The defendant proposes that the claimants should be given 7 days to file reply evidence, and he submits that the breach is not serious because the claimants have “ample time” to respond prior to the trial, and because they had seen Ms Pearson’s statement in March. I do not accept that the breach is rendered significantly less serious by the fact that the claimants had previously seen the statement. It had not been served on them as a trial statement and so, unsurprisingly, they perceived it as irrelevant to the litigation and ignored it. Nor do I accept that there is “ample time”. On the contrary, the trial is less than three weeks away, the trial bundle is required to be agreed by 30 October (i.e. in 8 days), and skeleton arguments are due to be exchanged on 3 November. If the claimants were to be given permission to file reply evidence, that would involve them engaging in preparing evidence at time when the parties should be engaged in the final preparations for the trial.

54.

The second stage involves considering why the default occurred. As I have said, the defendant has not served evidence addressing this point. In his written submissions he gives the reason for default as being that:

“Ms Pearson only recently agreed to provide a statement, having previously been fearful of repercussions from the Claimants, a fear which her evidence at §30 of her statement demonstrates is well-founded.”

55.

I do not accept that this is an accurate account of the reason why the default occurred. The defendant had included Ms Pearson’s name in his Directions Questionnaire filed on 31 October 2024, indicating he was at that stage considering proving a statement from her for trial. On its face, the statement he has provided purports to have been made by Ms Pearson and signed by her on 2 March 2025. Her agreement to provide a statement cannot have been “recent”, as it must have been prior to the point at which she in fact provided the defendant with her statement. It follows that I have been given no explanation, or at least no coherent explanation, for this serious default.

56.

The third stage is to evaluate all the circumstances of the case, so as to enable the court to deal justly with the application “including the need— (a) for litigation to be conducted efficiently and at proportionate cost; and (b) to enforce compliance with rules, practice directions and orders.

57.

The defendant submits that Ms Pearson’s evidence is of high probative value and central relevance to his statutory defences to the harassment claim, and to the court’s assessment of the credibility of the claimants’ only witness, Mr Howard, which the defendant seeks to put in issue. Whereas the claimants submit that Ms Pearson’s evidence should, irrespective of the delay, be struck out as irrelevant.

58.

In my judgment, bearing in mind the lack of any proper explanation for the delay, and considering the degree to which the statement of Ms Pearson is of any conceivable relevance, in all the circumstances, relief from sanction should be refused. Ms Pearson’s statement includes passages regarding the disclosure of the defendant’s HIV status which I have already ruled is irrelevant. It includes evidence regarding a formal grievance that Ms Pearson has raised which is of no assistance in determining the trial issues.
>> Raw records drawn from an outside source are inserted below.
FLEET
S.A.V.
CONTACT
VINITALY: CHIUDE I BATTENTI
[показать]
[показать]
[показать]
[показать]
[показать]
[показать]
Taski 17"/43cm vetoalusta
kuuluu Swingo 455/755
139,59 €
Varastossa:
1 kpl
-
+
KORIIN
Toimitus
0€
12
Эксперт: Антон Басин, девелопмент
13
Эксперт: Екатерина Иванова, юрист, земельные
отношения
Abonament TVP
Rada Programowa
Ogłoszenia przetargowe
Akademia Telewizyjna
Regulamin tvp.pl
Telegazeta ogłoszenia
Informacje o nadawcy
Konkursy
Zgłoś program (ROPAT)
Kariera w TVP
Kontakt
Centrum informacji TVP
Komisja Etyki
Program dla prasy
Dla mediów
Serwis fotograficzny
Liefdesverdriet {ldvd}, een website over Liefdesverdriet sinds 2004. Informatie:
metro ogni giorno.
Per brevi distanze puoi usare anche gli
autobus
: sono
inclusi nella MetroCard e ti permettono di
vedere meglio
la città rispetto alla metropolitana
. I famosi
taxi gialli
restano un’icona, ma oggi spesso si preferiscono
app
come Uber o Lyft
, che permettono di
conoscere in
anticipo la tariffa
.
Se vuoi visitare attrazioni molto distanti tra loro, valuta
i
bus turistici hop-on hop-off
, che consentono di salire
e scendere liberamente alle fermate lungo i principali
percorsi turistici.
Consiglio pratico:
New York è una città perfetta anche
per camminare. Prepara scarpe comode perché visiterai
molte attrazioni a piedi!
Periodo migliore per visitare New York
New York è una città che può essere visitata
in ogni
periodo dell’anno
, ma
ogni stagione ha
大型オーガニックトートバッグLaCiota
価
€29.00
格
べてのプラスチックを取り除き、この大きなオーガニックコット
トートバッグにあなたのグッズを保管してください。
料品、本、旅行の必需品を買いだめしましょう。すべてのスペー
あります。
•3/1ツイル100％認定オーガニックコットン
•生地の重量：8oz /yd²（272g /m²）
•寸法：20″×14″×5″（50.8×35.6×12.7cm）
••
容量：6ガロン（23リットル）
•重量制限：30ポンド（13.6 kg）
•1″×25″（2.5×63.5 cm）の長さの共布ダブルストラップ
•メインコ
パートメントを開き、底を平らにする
While I have allowed the defendant’s evidence regarding a murder committed by a subcontractor to remain in, Ms Pearson’s evidence on that topic adds nothing of any real value. Equally, while I have allowed the defendant’s evidence regarding alleged financial irregularities to remain in, it cannot be said that Ms Pearson’s evidence regarding alleged events in November and December 2020, and September 2021, is important evidence, still less that it is central, given that the defendant’s course of conduct from February 2023 involved posting on LinkedIn and sending direct emails to the second claimant and those whose position he representatives. The course of conduct did not involve taking steps to involve any legal or regulatory authorities, with a view to preventing or detecting crime.

59.

Accordingly, the defendant’s application for permission to rely on Ms Pearson’s statement is refused.